» **Task data**:
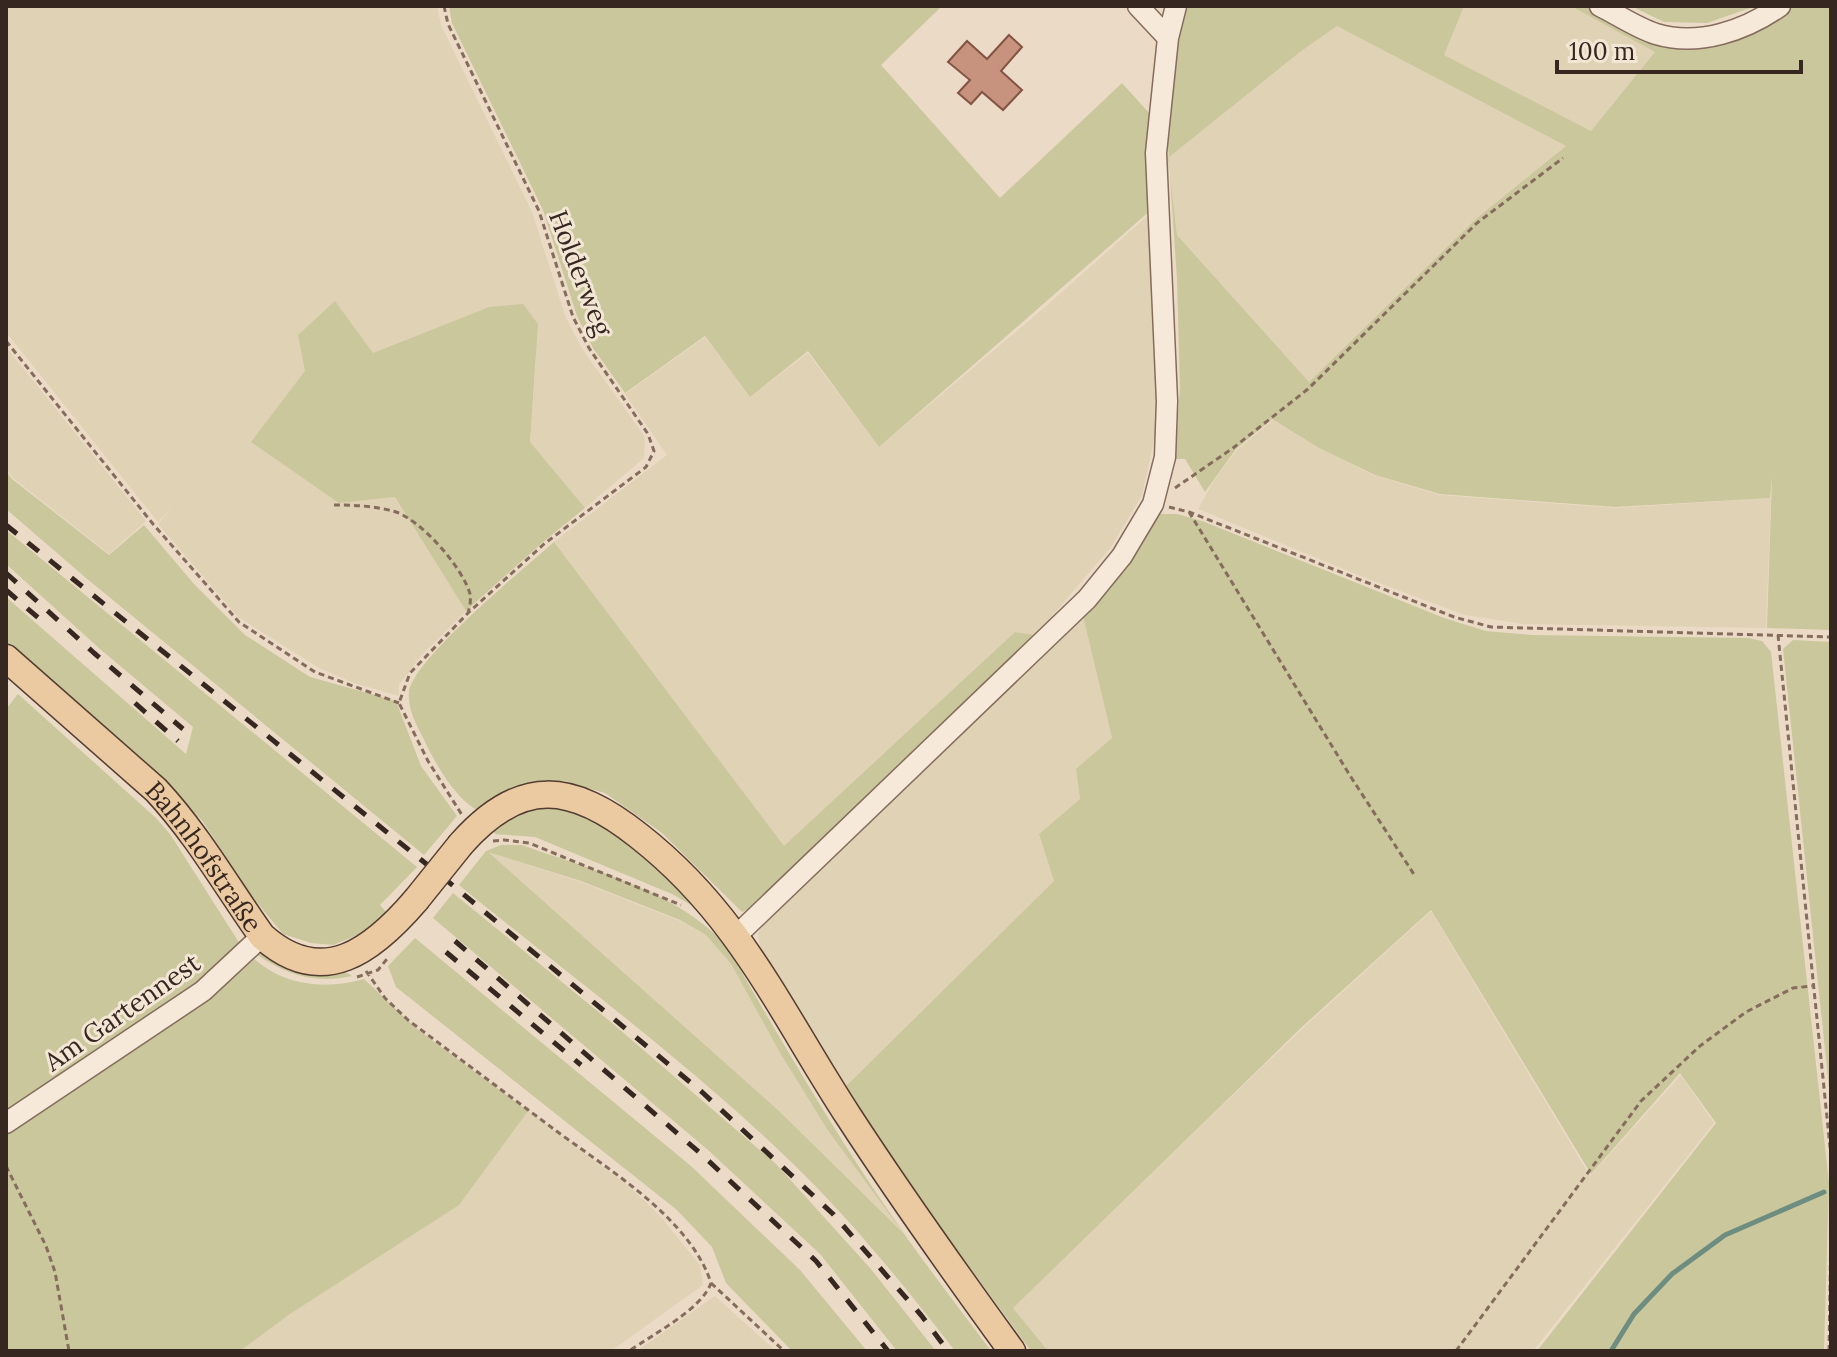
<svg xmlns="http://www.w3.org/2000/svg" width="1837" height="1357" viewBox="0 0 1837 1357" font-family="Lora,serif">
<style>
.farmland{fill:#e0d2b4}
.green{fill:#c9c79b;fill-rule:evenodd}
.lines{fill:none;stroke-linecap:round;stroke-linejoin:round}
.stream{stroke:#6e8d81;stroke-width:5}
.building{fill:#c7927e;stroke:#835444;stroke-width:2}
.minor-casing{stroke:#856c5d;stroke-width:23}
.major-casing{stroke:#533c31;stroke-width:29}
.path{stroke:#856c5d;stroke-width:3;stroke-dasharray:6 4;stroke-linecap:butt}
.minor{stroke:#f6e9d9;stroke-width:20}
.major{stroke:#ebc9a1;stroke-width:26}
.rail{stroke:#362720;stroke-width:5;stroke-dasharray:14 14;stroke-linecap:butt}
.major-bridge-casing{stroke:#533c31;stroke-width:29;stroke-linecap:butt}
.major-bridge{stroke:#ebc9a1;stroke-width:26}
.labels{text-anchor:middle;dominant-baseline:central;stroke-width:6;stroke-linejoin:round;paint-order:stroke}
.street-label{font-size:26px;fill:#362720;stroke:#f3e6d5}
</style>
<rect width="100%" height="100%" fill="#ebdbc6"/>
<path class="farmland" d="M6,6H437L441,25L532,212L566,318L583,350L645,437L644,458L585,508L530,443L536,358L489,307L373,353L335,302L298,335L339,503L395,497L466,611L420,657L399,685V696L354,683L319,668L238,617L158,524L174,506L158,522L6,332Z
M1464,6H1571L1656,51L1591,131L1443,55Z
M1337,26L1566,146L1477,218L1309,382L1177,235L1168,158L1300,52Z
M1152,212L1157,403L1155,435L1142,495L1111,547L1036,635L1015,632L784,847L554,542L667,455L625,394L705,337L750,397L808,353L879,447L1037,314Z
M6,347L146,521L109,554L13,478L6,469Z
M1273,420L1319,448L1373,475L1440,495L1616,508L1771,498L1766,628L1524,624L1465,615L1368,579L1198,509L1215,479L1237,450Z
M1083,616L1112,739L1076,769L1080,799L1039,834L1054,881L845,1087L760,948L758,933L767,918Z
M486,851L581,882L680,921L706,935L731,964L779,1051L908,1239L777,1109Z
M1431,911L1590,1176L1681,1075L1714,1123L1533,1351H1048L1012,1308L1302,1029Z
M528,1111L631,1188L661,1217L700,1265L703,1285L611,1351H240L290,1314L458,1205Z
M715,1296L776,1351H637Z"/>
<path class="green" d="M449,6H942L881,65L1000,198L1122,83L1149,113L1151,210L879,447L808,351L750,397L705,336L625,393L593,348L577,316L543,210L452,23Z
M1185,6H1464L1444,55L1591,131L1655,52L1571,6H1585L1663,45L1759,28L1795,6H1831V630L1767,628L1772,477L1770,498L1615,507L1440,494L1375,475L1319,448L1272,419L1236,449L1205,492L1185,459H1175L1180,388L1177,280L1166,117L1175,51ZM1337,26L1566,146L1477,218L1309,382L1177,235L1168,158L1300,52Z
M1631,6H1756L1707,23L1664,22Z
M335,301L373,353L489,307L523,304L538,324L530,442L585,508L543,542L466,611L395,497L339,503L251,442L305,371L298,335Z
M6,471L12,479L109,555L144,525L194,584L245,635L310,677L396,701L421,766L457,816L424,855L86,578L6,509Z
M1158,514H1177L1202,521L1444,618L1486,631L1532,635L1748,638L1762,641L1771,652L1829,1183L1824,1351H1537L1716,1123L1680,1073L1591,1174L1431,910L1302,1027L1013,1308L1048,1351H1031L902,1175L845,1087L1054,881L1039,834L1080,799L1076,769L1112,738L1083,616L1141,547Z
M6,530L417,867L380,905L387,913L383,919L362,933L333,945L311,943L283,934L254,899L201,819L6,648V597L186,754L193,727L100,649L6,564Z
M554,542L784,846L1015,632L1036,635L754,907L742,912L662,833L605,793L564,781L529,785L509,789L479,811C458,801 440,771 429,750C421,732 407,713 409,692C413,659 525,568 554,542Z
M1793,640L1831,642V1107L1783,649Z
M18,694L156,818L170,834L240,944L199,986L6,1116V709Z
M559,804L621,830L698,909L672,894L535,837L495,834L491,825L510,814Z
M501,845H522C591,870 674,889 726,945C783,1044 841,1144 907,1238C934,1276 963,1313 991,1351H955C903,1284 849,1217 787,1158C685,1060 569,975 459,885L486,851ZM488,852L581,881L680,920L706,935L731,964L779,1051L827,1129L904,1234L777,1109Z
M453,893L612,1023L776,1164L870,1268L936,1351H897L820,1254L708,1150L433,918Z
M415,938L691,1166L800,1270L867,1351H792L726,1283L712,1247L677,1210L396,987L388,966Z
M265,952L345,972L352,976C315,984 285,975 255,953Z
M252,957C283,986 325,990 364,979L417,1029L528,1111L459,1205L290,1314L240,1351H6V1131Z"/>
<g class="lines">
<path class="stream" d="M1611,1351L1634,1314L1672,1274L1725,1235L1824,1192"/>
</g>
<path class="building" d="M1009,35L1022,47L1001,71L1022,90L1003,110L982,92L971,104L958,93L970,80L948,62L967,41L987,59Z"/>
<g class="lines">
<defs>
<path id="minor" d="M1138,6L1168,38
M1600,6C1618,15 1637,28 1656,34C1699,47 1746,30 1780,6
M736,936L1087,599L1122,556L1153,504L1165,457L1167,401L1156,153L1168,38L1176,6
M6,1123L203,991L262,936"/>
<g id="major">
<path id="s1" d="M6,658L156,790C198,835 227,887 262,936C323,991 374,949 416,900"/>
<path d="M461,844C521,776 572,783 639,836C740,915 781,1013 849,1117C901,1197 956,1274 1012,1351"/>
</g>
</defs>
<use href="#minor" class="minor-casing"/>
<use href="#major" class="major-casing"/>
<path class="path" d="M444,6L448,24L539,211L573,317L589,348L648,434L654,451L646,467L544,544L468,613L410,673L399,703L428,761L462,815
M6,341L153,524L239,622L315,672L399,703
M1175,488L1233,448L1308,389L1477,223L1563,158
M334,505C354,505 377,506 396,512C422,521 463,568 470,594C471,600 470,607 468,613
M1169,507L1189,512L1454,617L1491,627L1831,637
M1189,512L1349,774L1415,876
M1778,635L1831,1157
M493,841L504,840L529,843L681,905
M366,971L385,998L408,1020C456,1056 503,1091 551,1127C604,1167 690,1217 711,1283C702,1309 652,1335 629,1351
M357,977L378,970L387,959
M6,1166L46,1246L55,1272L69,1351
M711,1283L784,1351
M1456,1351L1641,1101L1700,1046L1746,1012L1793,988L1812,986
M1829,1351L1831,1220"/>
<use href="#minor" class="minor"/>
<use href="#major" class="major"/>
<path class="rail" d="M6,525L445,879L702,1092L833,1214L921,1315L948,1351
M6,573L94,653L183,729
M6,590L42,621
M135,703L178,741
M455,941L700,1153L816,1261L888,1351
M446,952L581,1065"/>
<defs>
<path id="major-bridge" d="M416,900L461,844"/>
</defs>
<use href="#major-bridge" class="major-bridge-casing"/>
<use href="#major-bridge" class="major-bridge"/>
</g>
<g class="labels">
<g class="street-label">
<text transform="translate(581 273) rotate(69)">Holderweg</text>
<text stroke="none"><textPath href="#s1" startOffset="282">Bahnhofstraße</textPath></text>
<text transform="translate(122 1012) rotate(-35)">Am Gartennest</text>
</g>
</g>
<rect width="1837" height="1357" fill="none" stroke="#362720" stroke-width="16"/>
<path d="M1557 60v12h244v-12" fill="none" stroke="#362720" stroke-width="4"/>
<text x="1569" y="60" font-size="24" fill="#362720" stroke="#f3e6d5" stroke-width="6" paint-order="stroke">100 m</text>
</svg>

» **Problem to work on**:
Quote only the lines from the line containing "M493,841L504,840L529,843L681,905" through the end of the listing, please, keeping both the first and the last line.

» **Reply**:
M493,841L504,840L529,843L681,905
M366,971L385,998L408,1020C456,1056 503,1091 551,1127C604,1167 690,1217 711,1283C702,1309 652,1335 629,1351
M357,977L378,970L387,959
M6,1166L46,1246L55,1272L69,1351
M711,1283L784,1351
M1456,1351L1641,1101L1700,1046L1746,1012L1793,988L1812,986
M1829,1351L1831,1220"/>
<use href="#minor" class="minor"/>
<use href="#major" class="major"/>
<path class="rail" d="M6,525L445,879L702,1092L833,1214L921,1315L948,1351
M6,573L94,653L183,729
M6,590L42,621
M135,703L178,741
M455,941L700,1153L816,1261L888,1351
M446,952L581,1065"/>
<defs>
<path id="major-bridge" d="M416,900L461,844"/>
</defs>
<use href="#major-bridge" class="major-bridge-casing"/>
<use href="#major-bridge" class="major-bridge"/>
</g>
<g class="labels">
<g class="street-label">
<text transform="translate(581 273) rotate(69)">Holderweg</text>
<text stroke="none"><textPath href="#s1" startOffset="282">Bahnhofstraße</textPath></text>
<text transform="translate(122 1012) rotate(-35)">Am Gartennest</text>
</g>
</g>
<rect width="1837" height="1357" fill="none" stroke="#362720" stroke-width="16"/>
<path d="M1557 60v12h244v-12" fill="none" stroke="#362720" stroke-width="4"/>
<text x="1569" y="60" font-size="24" fill="#362720" stroke="#f3e6d5" stroke-width="6" paint-order="stroke">100 m</text>
</svg>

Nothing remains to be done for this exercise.